Peach Custard Bread Pudding
2 1/2 cups diced fresh peaches
1/4 cup peach nectar
4 to 5 cups soft bread crumbs
2 tablespoons melted butter
4 eggs
1/2 cup sugar
1 3/4 cups half-and-half or whole milk
1 teaspoon vanilla extract
Brown Sugar Vanilla Sauce
1/2 cup brown sugar
2 tablespoons corn syrup
1/4 cup butter
1/2 cup heavy cream
1 1/2 teaspoons vanilla
Put diced peaches in a saucepan with peach nectar; simmer for about 5 minutes, until peaches are tender.
In a 2- to 2 1/2-quart lightly buttered baking dish or rectangular baking pan, arrange bread crumbs. Drizzle bread crumbs with 2 tablespoons melted butter then toss with the peach mixture.

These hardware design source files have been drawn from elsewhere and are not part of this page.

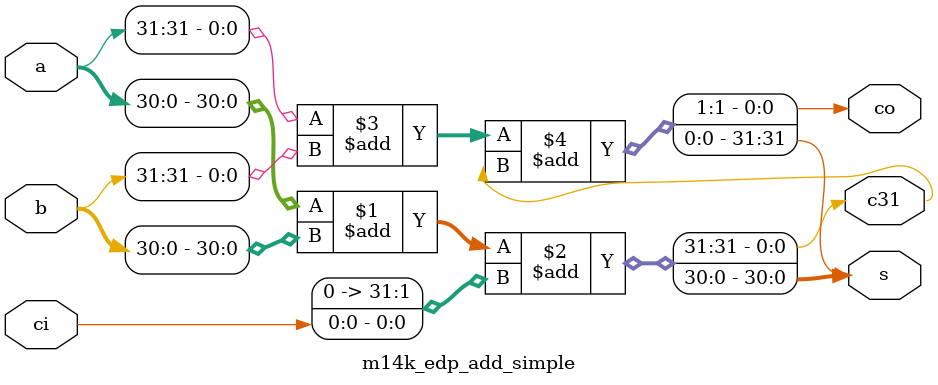
<source format=v>



module m14k_edp_add_simple(
	a,
	b,
	ci,
	s,
	co,
	c31);


   input [31:0]   a;
   input [31:0]   b; 
   input 	  ci;
   output [31:0]  s;
   output 	  co;
   output 	  c31;

// BEGIN Wire declarations made by MVP
wire [31:0] /*[31:0]*/ s;
wire co;
wire c31;
// END Wire declarations made by MVP


   assign {c31,s[30:0]} = a[30:0] + b[30:0] + {30'h0, ci};
   assign {co,s[31]} = a[31] + b[31] + c31;

/*
   {c31,s[30:0]} = ({1'b0, a[30:0]} +
		    {1'b0, b[30:0]} +
		    {31'b0 , ci});
   {co,s[31]} = ({1'b0, a[31]} +
		 {1'b0, b[31]} +
		 {1'b0 , c31});
*/
endmodule

	  

</source>
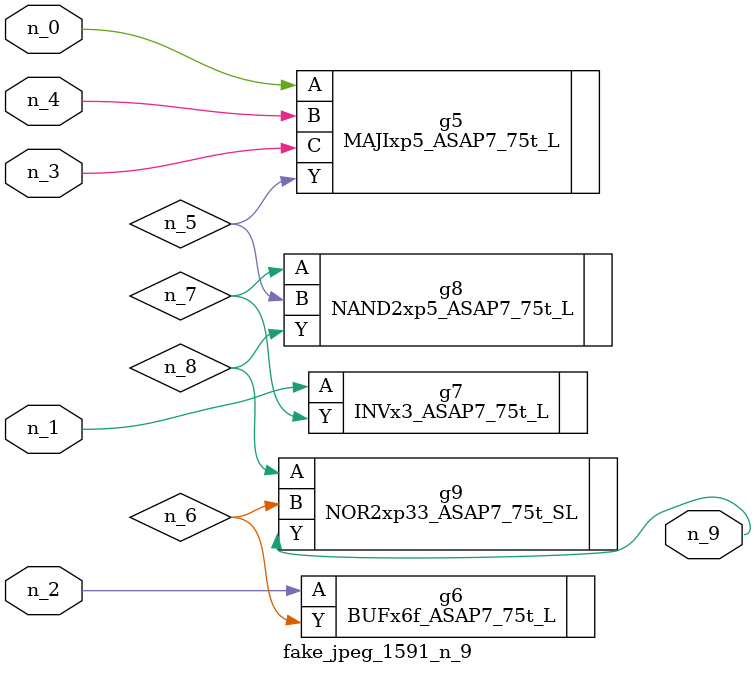
<source format=v>
module fake_jpeg_1591_n_9 (n_3, n_2, n_1, n_0, n_4, n_9);

input n_3;
input n_2;
input n_1;
input n_0;
input n_4;

output n_9;

wire n_8;
wire n_6;
wire n_5;
wire n_7;

MAJIxp5_ASAP7_75t_L g5 ( 
.A(n_0),
.B(n_4),
.C(n_3),
.Y(n_5)
);

BUFx6f_ASAP7_75t_L g6 ( 
.A(n_2),
.Y(n_6)
);

INVx3_ASAP7_75t_L g7 ( 
.A(n_1),
.Y(n_7)
);

NAND2xp5_ASAP7_75t_L g8 ( 
.A(n_7),
.B(n_5),
.Y(n_8)
);

NOR2xp33_ASAP7_75t_SL g9 ( 
.A(n_8),
.B(n_6),
.Y(n_9)
);


endmodule
</source>
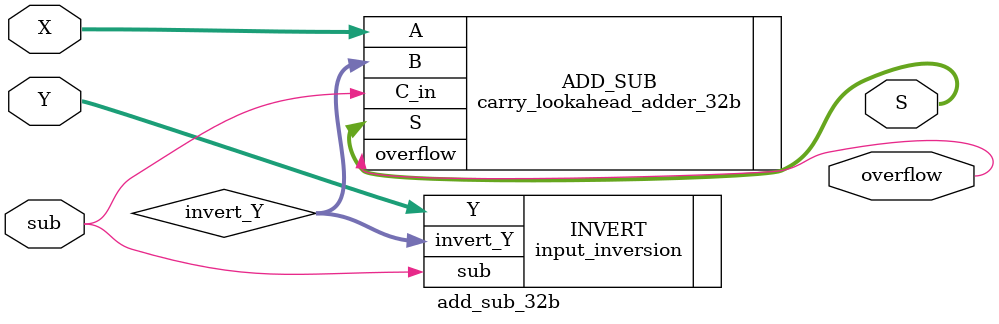
<source format=v>
`timescale 1ns / 1ps
`default_nettype none //helps catch typo-related bugs
module add_sub_32b(X,Y,sub,S,overflow);

	//parameter definitions

	//port definitions - customize for different bit widths
	input wire [31:0] X, Y;
	input wire sub;
	output wire [31:0] S;
	output wire overflow;
	
	wire [31:0] invert_Y;
	
	//mux controling inversion of Y and C_in
	input_inversion INVERT (.Y(Y),.sub(sub),.invert_Y(invert_Y));
	//instantiate CLA
	carry_lookahead_adder_32b ADD_SUB (.A(X),.B(invert_Y),.C_in(sub),.S(S),.overflow(overflow));

endmodule
`default_nettype wire //some Xilinx IP requires that the default_nettype be set to wire

</source>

In a bowl, whisk eggs with granulated sugar, milk, and 1 teaspoon vanilla. Pour mixture over bread crumbs, stirring slightly to distribute milk mixture evenly.
Bake at 325° for 1 hour to 1 hour and 15 minutes, until set in center. A larger more shallow pan will take less time than a deeper pan.
Brown Sugar Vanilla Sauce:
Combine all ingredients in a saucepan over medium heat. bring to a boil, stirring frequently.
Reduce to medium-low and let boil for 5 minutes. Remove from heat. Sauce will thicken as it cools.